※生徒カカシ×女イルカ先生再び

 

 

 

 

 ざああ、と葉擦れの音が響いてイルカは手元のプリント類を押さえた。細く開けた窓の向こう、緑の濃い葉が枝から千切り取られる勢いで風を受けている。

「雨かな」

 デスクワークに熱中しているうちに空は厚みのありそうな黒い雲を運んでいる。窓を閉め、廊下の方も占めるべく準備室を出たところで稲妻が駆けた。

「……」

 みどりともむらさきともきいろともつかないけれど白いひかり。
 単純にきれいだ、という感想をもったところで腹に響く轟音が響き渡り、大粒の雨が瞬く間に地面を濡らした。重なるチャイムが昼休みを告げる。
 この豪雨じゃ外に食べに行く生徒は少ないだろう。一応禁止されているがほぼ黙認となっている事実を思い返し、食堂が混む予想など簡単についてため息をついた。こんなことなら教師の特権を生かして三限のうちに食べておくんだった。

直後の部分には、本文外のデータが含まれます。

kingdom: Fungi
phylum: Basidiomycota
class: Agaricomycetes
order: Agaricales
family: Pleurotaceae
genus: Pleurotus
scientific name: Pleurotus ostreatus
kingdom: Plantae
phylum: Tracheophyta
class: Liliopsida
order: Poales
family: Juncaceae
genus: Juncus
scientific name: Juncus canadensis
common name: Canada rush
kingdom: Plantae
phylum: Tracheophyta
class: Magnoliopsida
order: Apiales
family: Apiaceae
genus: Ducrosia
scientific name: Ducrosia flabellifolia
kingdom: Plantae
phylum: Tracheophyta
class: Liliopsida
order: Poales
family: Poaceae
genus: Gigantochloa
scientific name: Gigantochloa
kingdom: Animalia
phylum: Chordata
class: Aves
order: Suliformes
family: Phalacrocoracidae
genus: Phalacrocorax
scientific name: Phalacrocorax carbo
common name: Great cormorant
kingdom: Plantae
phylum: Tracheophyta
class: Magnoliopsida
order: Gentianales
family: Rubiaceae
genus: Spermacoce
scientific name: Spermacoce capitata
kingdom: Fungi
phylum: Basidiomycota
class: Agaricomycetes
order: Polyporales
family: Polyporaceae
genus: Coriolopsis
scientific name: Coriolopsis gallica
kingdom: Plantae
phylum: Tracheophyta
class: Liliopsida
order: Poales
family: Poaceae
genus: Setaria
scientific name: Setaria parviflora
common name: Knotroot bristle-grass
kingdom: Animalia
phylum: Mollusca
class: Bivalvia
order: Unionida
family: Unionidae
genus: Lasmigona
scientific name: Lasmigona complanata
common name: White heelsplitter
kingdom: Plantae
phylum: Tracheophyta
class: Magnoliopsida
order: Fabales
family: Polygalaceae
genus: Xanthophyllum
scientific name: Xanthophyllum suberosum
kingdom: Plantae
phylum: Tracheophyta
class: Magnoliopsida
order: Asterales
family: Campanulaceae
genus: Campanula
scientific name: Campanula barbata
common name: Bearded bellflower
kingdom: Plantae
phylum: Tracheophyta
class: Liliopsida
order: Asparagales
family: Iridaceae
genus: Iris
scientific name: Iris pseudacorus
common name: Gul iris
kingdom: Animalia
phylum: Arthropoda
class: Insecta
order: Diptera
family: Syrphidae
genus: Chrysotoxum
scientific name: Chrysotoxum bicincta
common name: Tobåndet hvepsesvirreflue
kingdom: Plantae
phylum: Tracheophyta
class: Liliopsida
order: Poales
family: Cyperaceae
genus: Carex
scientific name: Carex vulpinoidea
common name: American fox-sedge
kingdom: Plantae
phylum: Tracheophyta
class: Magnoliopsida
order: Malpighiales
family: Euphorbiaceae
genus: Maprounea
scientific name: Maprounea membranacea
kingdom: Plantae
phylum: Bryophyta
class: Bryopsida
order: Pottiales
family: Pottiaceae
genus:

そう後悔しつつ白衣を脱ごうとしていたイルカの後ろで聞き慣れた声が名前を呼ぶ。

「うみのせんせー」
「あぁはたけ?すごい雨だな…ってあんた!」

 いつも通りに菓子パンを抱えた銀髪がそこにいるかと思えば、びっしょりとはいかずとも髪の毛がぺたりとなる程度には濡れている生徒がひとり。

「どこ通ってきたらそんなんなるんだか」
「いや、俺さっき体育だったから更衣室から庭抜けてこようとしてたんですもん。渡り廊下より全然近いし。そしたらちょうど移動中にざーっと」
「いいからそこに座る!風邪ひいたらいけないでしょ」

 ひょろりと長身の体躯を無理やり座らせてそのあたりにあった私物のタオルをつかむ。温かくなってきたとはいえ濡れていれば冷えるのは当たり前だ。大事な生徒に風邪を引かせるわけにはいかない。

「いいよせんせ」
「よくない」

 頭にタオルをかぶせて強い力でかき混ぜる。こちらを向いて椅子を回転させていたものだからカカシは机に背を向ける形になり、手にしたパンを置くこともできないからかしきりに身をよじっていた。その顔はタオル遮られて見えない。

「や、マジでだいじょぶです」
「濡れっぱなしで昼食べるわけにもいかないだろ。いいからおとなしく拭かれてなさい」

 布のこすれる音、パンのビニル袋が鳴る音、カカシが体を動かすから軋む椅子の音、外からは強い風のうねりと雨粒の訴え。
 何が原因か部屋の蛍光灯がちかりと一度瞬いた。

「……、も、いいから!」

 瞬間イルカはその声が目の前の生徒が発したものだと認識することができなかった。見えている生徒は確かにはたけカカシで何度もしゃべったことがあってなんだか懐かれていて、今はタオルで顔が見えないけど、ほんとうに今のははたけカカシの声か?
 口元が動いたのが見えなかっただけでこの部屋には2人だけなのだから、イルカ自身でなければカカシでしかない。
 一瞬固まってしまったと思ったのはイルカだけだろうか。
 カサ、とビニルが鳴った。
 パンが一つ床に落ちたのだ。拾わなくては、と条件反射のように考えたときにはまだカカシの頭に添えられていた側の手を引きはがされた。パンが落ちたのはカカシが手を動かしたからだ。

「ありがと、せんせ」

 手首を掴んだカカシの手はすぐに離れていき、タオルはカカシの頭にそって滑り落ちその肩へたまった。イルカに向けられたふにゃりとどこか頼りない笑顔は、女生徒に称される美貌もイルカとしては幼いものに感じてしまう原因にもなっている、いつもカカシが見せるものと変わらない。


 これは、はたけカカシだ。


「どういたしまして。コーヒー入れてあげるから服も拭いておくように」
「ありがとーございまーす。んじゃおれいにチョコスティック一本あげますね」
「そりゃどうも」

 やかんを火にかけていると、休み時間には乾くかな、とかそんなカカシの独り言が机越しに聞こえる。いつもと変わらない調子だ。さっきのは錯覚だったんだろうか。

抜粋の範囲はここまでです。